# Hello from Hell (I mean Hell, Michigan)



## gag halfrunt

Yes, that's a real town, and that's where I live. 

I found the forum while doing a search for DSL channel mode switcher. Glad to see all the people here, and hope to learn a bit from the more knowledgeable forum members.

Thanks!


----------



## Adwex

Welcome to Marshall Land, c'mon in.


----------



## rockinr0ll

LOL. Nice town name... Do you have any information about it? It would be a funny read...


----------



## gag halfrunt

rockinr0ll said:


> LOL. Nice town name... Do you have any information about it? It would be a funny read...



As a matter of fact, I do 

Here's the short version. There's a link at the end of the article to see the longer story.


Enjoy!


----------



## D.Dailey

Yea...
I been to Hell and back!
And sometimes it really happens. 




I have to wonder,,, its 28 F here today with about 4 inches of fresh white stuff...
But is it really colder than Hell here today?? 


A place I like to visit in the summer,, but have no wish ,wonder ,or desire ,this time of year.. 








Good Luck..
And good to see ya..


----------



## MartyStrat54

When I lived in Misawa, Japan we used to get snow like that. It's incredible. You end up making tunnels with lights to get from the barracks to the chow hall. Crazy.

Anyway, welcome to our little HELL we call the Marshall Forum.


----------



## D.Dailey

MartyStrat54 said:


> When I lived in Misawa, Japan we used to get snow like that. It's incredible. You end up making tunnels with lights to get from the barracks to the chow hall. Crazy.
> 
> Anyway, welcome to our little HELL we call the Marshall Forum.



The winter of 78, I lived up a ways from here ,, right smack in the middle of 240 acres of asperagas and 260 acres of beans..
An excelent place to learn to shoot a rifle well..
I had one neibor in a mile..
But the 2 big storms we got back to back one week apart,, left me with no snow in my yard, it all blew away..
But I nearly drowned in a 25 foot drift, trying to get to the neibors to get milk, eggs, cigs, and beer.. 
I started keeping a half gallon or two on hand for researve..


----------



## rockinr0ll

gag halfrunt said:


> As a matter of fact, I do
> 
> Here's the short version. There's a link at the end of the article to see the longer story.
> 
> 
> Enjoy!


----------



## gag halfrunt

Very nice "stories from hell" you guys have 

I look forward to learning more here.


----------



## rjohns1

You sir, can go straight to HELL! (Sorry, I couldn't resist!)


----------



## solarburn

Welcome...Hell Child!!!!:Ohno:


----------

# # # # #

What is expected: Copy everything from "The winter of" down to "cigs, and beer.." in the Hell, Michigan thread, renaming "rifle" to "shotgun" wherever it appears. Rely solely on the Hell, Michigan thread.

# # # # #

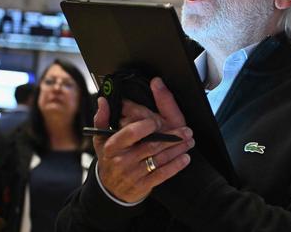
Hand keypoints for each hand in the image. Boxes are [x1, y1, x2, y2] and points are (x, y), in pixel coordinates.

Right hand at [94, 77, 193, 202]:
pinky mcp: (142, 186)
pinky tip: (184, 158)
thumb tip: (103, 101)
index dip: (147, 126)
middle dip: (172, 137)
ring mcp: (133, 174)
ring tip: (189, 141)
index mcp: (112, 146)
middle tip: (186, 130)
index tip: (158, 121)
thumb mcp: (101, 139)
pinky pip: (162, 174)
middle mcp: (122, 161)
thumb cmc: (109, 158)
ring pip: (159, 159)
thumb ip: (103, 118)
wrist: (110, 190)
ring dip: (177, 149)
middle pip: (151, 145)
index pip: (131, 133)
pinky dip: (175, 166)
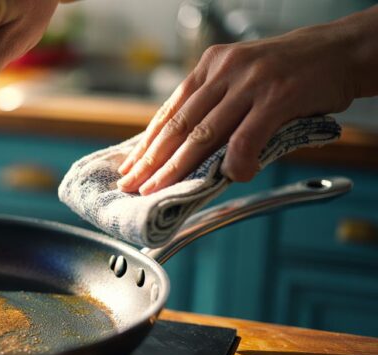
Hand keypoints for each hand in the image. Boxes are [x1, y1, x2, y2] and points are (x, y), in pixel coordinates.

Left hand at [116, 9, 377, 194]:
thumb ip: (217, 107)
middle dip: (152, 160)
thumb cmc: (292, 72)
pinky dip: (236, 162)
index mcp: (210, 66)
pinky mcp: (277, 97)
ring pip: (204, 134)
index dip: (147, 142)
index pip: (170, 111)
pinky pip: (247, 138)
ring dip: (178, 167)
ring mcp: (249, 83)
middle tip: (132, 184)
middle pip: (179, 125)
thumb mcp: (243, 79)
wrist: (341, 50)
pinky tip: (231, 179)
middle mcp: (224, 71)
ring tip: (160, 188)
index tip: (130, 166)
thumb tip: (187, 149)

# # # # #

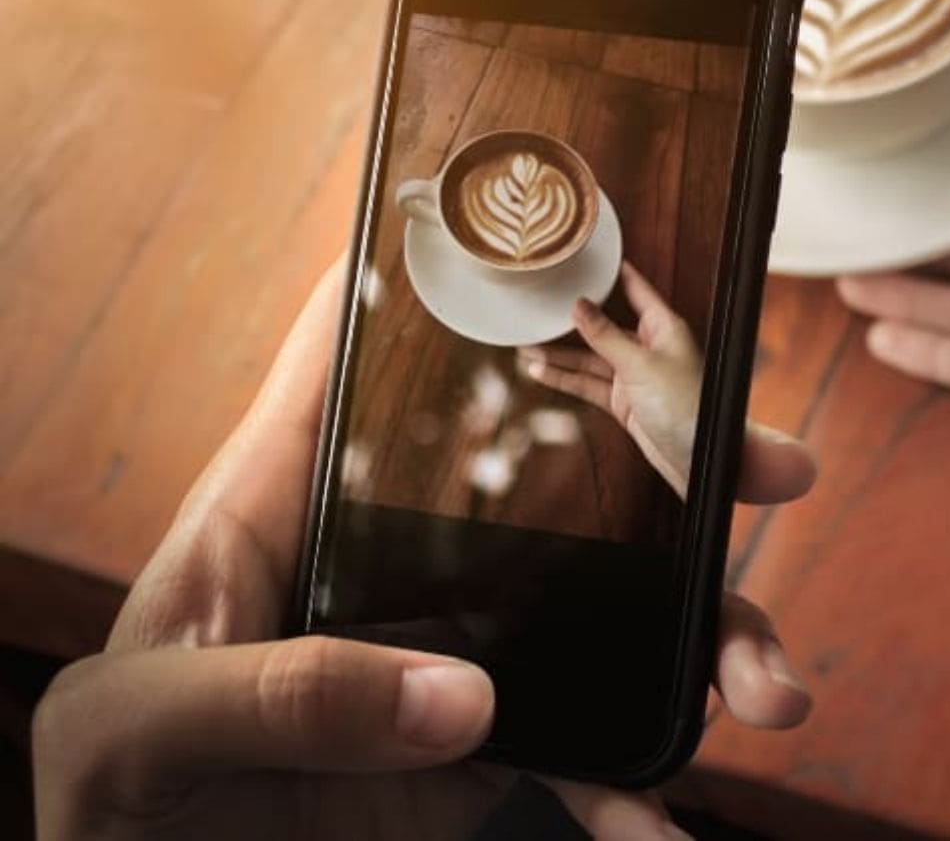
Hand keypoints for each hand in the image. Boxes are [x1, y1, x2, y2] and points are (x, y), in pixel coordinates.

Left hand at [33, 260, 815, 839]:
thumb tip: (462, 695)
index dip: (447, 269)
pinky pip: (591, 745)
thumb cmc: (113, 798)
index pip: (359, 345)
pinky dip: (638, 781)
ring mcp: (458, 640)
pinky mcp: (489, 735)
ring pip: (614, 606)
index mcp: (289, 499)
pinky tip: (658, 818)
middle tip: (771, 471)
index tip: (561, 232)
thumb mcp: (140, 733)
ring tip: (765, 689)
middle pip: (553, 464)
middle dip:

# # # # #

Finished task:
The winter of 78, I lived up a ways from here ,, right smack in the middle of 240 acres of asperagas and 260 acres of beans..
An excelent place to learn to shoot a shotgun well..
I had one neibor in a mile..
But the 2 big storms we got back to back one week apart,, left me with no snow in my yard, it all blew away..
But I nearly drowned in a 25 foot drift, trying to get to the neibors to get milk, eggs, cigs, and beer..